Topic: UB and non-determinism and I/O


RalfJ (Mar 29 2019 at 09:14, on Zulip):

@Jake Goulding

you understood me correctly. I was under the impression that Rust was taking the position of "if any code flow path could cause UB, it is always UB".

"if any code flow path could cause UB, it is always UB" is correct, but it does not mean what you (seem to) think it means.
it means that a program like let x = Box::new(0); if Box::into_raw(x) as usize % 512 == 0 { trigger_ub(); } has UB because the allocator is non-deterministic, and the compiler can decide for the allocator that it will pick a sufficiently aligned address here, and then take the then-branch.
however, "if any code flow path could cause UB, it is always UB" does not mean that let b = read_boolean_from_stdin(); if b { trigger_ub(); } always has UB! Here, there is no non-deterministic choice the compiler can affect; the choice is made by the outside world, it might be deterministic or whatever, and the compiler has to respect that. If that program is only ever run in an environment where b ends up false, there is no UB as the branch is never taken!

Formally speaking, there are two kinds of choices in a program:
Internal choice is when the semantics of the program say "this or that may happen and there is no way for the programmer or user to influence that". Examples include the memory allocator and the thread scheduler. The compiler is allowed to refine this choice, meaning it is allowed to take away certain possibilities here, like in my first example above where the compiler decided that the allocator will pick an address that is 512-aligned. (But then the entire execution has to be consistent with that refined choice!)
In contrast, external choice is when the program interacts with the outside world and receives inputs from there. The compiler cannot affect what inputs will come.

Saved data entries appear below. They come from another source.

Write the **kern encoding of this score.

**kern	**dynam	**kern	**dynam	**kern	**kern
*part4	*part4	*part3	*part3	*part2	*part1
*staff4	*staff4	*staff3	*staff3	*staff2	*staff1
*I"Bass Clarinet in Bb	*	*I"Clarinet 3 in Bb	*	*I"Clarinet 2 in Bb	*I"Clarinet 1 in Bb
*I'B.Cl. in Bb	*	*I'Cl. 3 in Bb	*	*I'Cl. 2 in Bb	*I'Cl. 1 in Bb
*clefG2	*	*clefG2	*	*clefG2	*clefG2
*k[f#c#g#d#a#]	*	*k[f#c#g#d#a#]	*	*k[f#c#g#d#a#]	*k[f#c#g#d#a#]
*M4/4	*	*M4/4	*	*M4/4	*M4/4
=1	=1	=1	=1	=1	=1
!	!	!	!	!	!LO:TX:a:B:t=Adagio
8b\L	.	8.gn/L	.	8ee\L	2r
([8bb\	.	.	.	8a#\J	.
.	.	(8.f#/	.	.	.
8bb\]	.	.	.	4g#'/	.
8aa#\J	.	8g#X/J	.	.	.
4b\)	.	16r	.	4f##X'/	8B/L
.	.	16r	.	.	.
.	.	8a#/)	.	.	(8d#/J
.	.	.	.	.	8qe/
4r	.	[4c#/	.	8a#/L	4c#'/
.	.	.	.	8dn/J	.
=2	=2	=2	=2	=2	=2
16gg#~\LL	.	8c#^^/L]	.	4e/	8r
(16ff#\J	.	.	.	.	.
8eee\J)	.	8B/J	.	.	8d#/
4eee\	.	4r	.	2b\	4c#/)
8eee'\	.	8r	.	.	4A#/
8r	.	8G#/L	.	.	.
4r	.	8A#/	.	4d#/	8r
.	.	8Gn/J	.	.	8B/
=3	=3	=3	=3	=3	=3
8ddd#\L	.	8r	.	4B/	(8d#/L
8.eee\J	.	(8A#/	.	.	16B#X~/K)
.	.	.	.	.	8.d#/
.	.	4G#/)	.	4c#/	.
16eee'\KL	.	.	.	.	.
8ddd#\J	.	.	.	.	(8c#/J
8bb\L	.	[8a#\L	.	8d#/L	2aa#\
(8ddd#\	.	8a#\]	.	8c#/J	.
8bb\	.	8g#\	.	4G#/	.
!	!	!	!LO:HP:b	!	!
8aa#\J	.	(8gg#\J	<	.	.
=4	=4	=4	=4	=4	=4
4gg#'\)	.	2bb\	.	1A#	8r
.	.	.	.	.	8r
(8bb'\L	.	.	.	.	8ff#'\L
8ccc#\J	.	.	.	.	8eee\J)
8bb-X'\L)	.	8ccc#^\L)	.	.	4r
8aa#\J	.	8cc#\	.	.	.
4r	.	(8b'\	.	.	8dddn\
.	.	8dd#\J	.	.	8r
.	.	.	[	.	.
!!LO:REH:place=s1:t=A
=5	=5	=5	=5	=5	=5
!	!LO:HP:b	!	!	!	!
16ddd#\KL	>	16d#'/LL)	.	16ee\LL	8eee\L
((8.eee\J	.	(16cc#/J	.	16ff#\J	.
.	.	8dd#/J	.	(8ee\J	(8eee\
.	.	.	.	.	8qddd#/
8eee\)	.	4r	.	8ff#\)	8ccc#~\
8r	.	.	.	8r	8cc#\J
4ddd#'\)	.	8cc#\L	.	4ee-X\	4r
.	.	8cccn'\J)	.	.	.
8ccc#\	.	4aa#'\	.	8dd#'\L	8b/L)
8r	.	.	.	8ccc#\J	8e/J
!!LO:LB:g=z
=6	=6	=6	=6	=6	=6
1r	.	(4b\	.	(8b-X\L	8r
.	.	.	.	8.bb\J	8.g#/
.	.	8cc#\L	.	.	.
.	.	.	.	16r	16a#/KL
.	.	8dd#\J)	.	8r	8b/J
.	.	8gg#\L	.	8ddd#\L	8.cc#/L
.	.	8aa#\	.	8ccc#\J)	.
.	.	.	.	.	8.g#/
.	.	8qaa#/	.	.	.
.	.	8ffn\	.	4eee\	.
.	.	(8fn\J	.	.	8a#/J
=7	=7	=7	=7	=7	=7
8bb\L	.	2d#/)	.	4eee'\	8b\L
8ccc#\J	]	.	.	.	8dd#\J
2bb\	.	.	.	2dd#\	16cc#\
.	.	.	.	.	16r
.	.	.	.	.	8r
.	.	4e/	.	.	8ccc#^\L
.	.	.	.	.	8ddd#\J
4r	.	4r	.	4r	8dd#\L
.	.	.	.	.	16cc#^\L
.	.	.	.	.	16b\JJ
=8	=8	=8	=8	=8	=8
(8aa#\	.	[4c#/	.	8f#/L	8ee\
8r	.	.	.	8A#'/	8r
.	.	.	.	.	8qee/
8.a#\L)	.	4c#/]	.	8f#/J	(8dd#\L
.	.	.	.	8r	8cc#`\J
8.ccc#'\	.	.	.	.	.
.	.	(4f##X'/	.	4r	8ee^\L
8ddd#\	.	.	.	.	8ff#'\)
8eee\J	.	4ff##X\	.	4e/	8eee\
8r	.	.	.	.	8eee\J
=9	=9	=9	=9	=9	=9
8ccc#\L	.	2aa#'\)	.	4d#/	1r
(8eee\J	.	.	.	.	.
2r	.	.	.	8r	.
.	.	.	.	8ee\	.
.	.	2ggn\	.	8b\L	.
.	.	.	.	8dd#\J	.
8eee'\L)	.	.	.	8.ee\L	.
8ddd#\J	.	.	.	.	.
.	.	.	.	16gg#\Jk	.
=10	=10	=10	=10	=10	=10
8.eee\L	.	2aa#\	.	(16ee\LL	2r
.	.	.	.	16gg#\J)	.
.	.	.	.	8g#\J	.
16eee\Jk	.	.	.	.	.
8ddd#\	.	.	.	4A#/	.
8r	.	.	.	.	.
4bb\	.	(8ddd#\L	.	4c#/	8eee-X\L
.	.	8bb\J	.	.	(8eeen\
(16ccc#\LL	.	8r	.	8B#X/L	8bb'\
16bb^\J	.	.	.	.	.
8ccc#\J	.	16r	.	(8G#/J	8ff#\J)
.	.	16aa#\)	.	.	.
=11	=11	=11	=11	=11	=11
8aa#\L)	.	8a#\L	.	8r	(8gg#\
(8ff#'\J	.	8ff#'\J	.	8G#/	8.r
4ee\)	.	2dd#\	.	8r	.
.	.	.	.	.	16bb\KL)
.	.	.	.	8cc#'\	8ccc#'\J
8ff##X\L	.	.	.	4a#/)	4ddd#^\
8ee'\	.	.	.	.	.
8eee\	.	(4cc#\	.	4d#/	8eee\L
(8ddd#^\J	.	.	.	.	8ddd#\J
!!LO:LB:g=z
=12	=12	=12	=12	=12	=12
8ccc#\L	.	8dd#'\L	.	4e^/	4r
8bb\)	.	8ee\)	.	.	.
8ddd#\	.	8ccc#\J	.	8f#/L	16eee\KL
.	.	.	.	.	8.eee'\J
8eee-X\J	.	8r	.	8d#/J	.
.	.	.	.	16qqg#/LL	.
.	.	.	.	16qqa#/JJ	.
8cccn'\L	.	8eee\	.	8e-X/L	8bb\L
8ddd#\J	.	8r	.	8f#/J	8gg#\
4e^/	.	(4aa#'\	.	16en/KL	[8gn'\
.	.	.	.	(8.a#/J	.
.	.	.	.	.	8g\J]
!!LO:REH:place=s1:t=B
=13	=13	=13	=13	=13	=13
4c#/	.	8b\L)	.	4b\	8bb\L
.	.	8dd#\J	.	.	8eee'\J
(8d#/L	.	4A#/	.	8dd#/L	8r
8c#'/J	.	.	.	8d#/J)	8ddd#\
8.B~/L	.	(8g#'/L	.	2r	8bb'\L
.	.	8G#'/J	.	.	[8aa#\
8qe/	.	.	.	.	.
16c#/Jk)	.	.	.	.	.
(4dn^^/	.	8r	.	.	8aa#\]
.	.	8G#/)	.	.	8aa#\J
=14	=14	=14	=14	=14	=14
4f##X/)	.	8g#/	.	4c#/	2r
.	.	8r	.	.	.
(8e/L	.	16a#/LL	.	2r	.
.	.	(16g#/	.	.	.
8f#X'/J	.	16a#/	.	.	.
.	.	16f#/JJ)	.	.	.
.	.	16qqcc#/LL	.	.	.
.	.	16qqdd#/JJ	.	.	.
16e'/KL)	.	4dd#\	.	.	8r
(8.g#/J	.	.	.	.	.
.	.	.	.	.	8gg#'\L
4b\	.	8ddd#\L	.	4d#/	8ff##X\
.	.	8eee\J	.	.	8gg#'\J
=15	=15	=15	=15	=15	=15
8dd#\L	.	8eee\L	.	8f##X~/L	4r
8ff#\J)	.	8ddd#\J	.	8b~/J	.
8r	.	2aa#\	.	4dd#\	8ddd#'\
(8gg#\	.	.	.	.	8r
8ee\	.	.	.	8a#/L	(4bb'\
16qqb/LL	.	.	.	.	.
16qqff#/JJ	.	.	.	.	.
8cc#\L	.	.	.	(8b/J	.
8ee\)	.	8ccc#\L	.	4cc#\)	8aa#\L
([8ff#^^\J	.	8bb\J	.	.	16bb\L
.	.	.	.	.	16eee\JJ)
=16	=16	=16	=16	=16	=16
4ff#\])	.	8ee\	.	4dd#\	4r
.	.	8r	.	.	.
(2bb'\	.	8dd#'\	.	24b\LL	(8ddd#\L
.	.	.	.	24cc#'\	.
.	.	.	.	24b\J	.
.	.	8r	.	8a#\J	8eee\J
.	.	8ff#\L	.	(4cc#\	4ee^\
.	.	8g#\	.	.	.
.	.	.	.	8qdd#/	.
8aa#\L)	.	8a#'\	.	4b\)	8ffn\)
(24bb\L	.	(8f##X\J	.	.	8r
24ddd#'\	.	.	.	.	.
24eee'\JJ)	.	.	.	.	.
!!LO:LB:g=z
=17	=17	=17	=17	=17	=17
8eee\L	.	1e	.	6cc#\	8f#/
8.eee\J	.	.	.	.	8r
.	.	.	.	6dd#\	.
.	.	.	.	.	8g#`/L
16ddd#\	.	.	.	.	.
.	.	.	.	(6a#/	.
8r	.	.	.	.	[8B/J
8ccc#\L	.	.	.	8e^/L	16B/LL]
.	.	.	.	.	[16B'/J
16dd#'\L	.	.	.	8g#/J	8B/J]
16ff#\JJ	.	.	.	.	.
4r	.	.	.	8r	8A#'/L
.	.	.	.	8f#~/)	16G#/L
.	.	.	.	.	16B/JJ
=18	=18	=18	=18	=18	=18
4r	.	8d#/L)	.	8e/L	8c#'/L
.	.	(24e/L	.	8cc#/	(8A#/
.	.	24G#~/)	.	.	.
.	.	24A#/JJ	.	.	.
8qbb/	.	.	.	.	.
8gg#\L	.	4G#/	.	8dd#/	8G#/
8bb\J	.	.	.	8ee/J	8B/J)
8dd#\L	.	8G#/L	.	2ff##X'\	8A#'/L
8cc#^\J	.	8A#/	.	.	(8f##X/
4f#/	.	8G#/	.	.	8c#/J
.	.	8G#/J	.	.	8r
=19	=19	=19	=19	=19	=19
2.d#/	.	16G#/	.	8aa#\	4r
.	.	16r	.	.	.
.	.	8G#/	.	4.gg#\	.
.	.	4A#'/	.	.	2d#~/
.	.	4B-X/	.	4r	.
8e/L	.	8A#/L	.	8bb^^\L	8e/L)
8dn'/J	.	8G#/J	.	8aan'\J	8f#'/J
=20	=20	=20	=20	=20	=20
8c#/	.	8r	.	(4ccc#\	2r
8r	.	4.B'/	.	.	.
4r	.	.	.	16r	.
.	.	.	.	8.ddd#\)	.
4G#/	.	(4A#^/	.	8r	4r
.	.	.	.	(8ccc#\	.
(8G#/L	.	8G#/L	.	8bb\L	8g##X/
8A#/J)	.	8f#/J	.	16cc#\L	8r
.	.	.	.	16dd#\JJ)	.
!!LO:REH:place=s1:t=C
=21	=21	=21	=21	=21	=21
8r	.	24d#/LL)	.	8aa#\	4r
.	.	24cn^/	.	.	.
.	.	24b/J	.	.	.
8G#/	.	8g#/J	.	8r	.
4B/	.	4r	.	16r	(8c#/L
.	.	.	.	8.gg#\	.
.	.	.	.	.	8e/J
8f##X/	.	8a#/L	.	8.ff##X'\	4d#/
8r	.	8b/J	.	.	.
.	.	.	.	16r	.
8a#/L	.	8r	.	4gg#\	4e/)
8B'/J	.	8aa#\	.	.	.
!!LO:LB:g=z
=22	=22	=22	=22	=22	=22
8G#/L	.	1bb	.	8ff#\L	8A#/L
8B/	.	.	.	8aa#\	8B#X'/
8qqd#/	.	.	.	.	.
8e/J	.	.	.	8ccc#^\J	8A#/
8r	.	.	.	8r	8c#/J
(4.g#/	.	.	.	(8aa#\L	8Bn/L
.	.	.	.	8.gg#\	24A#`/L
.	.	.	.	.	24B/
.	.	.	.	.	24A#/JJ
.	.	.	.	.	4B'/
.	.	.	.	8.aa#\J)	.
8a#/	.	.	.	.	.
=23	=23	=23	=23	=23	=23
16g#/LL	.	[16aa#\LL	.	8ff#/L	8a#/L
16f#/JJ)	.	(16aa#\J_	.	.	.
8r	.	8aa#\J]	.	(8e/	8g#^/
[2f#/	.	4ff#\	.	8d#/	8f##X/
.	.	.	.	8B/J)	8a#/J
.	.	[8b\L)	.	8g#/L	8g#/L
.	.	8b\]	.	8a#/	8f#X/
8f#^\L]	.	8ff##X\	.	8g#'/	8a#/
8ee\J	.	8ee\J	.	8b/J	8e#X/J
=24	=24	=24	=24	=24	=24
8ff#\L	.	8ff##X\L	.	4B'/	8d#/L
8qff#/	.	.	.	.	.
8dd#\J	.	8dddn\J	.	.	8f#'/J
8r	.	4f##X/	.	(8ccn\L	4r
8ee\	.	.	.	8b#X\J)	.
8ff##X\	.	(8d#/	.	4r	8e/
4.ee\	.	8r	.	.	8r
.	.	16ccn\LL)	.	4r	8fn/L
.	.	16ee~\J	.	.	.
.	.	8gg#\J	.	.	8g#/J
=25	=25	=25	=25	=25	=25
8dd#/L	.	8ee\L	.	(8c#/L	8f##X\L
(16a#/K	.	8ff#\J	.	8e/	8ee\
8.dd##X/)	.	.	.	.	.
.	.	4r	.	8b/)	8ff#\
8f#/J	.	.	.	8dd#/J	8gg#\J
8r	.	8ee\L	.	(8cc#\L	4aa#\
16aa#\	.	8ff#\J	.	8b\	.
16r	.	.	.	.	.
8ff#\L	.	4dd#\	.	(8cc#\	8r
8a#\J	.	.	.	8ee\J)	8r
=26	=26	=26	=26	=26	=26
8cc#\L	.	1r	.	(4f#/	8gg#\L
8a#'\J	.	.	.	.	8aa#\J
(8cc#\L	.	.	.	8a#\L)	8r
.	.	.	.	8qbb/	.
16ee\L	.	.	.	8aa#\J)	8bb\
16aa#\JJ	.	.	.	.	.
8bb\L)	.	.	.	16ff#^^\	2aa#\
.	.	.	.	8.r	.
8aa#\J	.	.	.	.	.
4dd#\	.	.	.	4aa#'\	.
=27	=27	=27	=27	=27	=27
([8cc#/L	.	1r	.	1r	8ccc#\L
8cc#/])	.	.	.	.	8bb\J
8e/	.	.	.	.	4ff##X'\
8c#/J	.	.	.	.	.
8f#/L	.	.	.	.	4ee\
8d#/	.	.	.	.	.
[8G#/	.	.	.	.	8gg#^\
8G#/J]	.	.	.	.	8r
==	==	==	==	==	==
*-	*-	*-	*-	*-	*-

So if a program has UB only in case of certain malformed inputs, then the compiler has to translate it in a way that the resulting binary behaves just like the original program did for any input that did not trigger UB. You can think of the program as representing an answer to every possible question from the outside, like in my 2nd example above "input false? answer: nothing happens, program terminates" and "input true? answer: UB". All the input-answer-input-answer traces without UB must be preserved by the compiler.

That got longer than I expected... I hope it makes some sense?

Last update: Nov 19 2019 at 17:35UTC